Natural liquid nettle feed is superb for keeping your plants healthy – it just smells terrible
03.06.2024 - 04:55
/ irishtimes.com
/ Fionnuala Fallon
Long before modern pharmaceutical companies did their best to persuade us to rely on a battery of synthetic chemicals to treat pests and diseases, gardeners used a wide variety of planet-friendly methods to keep our plants hale and hearty, utilising natural materials found close to hand. Great for plant and soil health and kind to the environment. They’re also cheap and easy to make.

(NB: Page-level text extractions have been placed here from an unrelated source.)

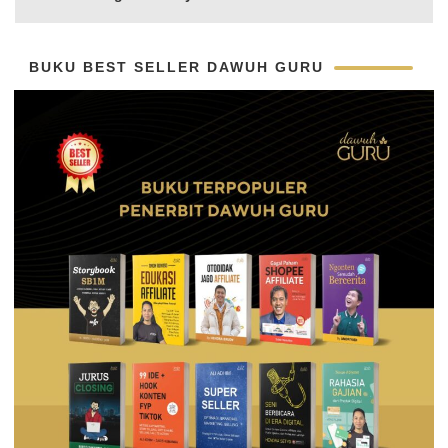
BUKU BEST SELLER DAWUH GURU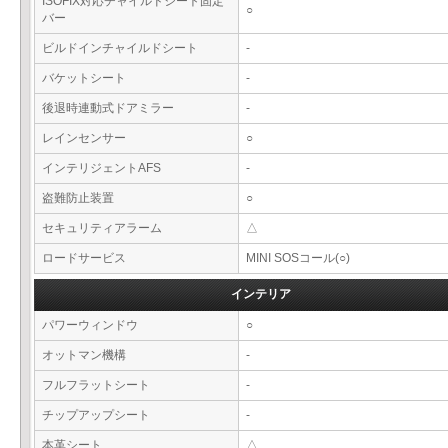
ISOFIX対応チャイルドシート固定
○
バー
ビルドインチャイルドシート
-
バケットシート
-
後退時連動式ドアミラー
-
レインセンサー
○
インテリジェントAFS
-
盗難防止装置
○
セキュリティアラーム
△
ロードサービス
MINI SOSコール(○)
インテリア
パワーウィンドウ
○
オットマン機構
-
フルフラットシート
-
チップアップシート
-
本革シート
△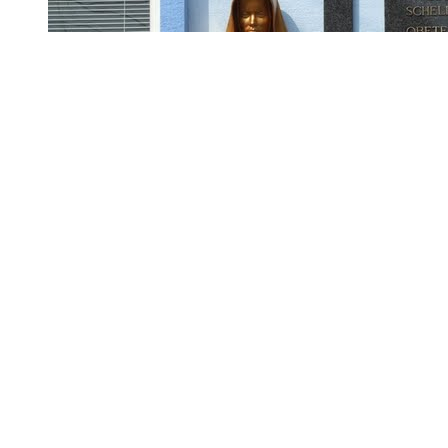
Kalendár podujatí
august 2026
«
»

A liquid foliar feed, for example, made from chopped-up young nettle leaves (Urtica dioica) and fermented in a lidded bucket of water for 2-4 weeks is a brilliant and wonderfully cost-effective way to boost healthy growth in early summer. It has a near-miraculous effect on any young transplants (hello dahlias) or herbaceous perennials being badly damaged by slugs and snails, helping them fight off attack and quickly outgrow the damage.

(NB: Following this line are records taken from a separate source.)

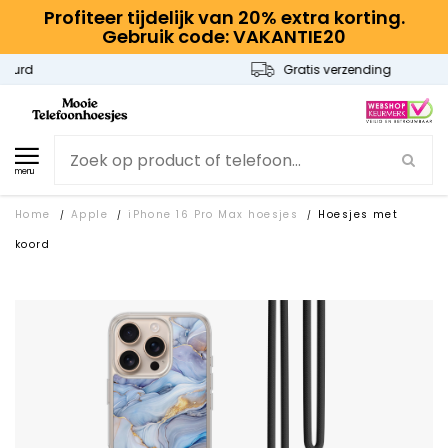
Profiteer tijdelijk van 20% extra korting.
Gebruik code: VAKANTIE20
Gratis verzending
menu
Home
Apple
iPhone 16 Pro Max hoesjes
Hoesjes met
/
/
/
koord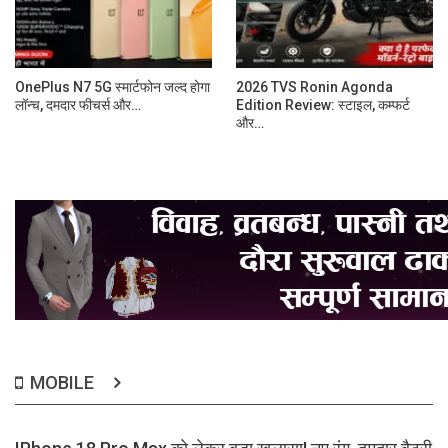
OnePlus N7 5G स्मार्टफोन जल्द होगा
2026 TVS Ronin Agonda
लॉन्च, दमदार फीचर्स और…
Edition Review: स्टाइल, कम्फर्ट
और…
MOBILE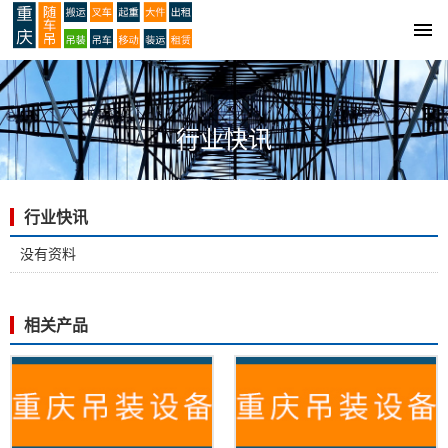
行业快讯
有关行业快讯的所有信息
行业快讯
没有资料
相关产品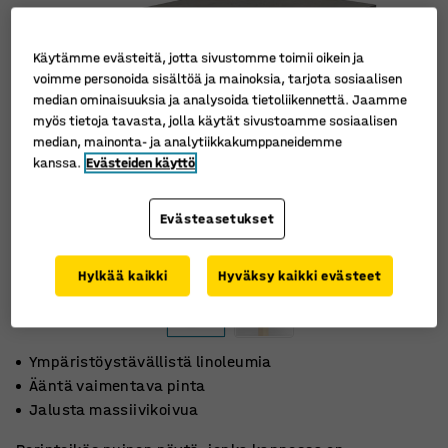
Käytämme evästeitä, jotta sivustomme toimii oikein ja
voimme personoida sisältöä ja mainoksia, tarjota sosiaalisen
median ominaisuuksia ja analysoida tietoliikennettä. Jaamme
myös tietoja tavasta, jolla käytät sivustoamme sosiaalisen
median, mainonta- ja analytiikkakumppaneidemme
kanssa.
Evästeiden käyttö
Evästeasetukset
Hylkää kaikki
Hyväksy kaikki evästeet
Ympäristöystävällistä linoleumia
Ääntä vaimentava pinta
Jalusta massiivikoivua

Not only is this nutritious, health-boosting liquid rich in nitrogen, the nutrient required for leafy growth, liquid nettle feed, or tea as it’s known, contains lots of trace elements beneficial to plant health including copper, zinc, calcium, iron, boron, sulphur and magnesium as well as chlorophyll, silicic acid, antioxidants and phenolic compounds. Just make sure to strain it and dilute it down to the colour of weak tea before use, applying it generously to the leaves of the plants using a watering can fitted with a fine “rose”.
The only downside is its formidable pong, which can cling stubbornly to skin and clothing even after being diluted. To avoid being treated as a social pariah, make sure to wear protective clothing when you’re preparing and applying it. The same advice goes as regards collecting its young leaves, which can deliver painful stings when in contact with bare skin.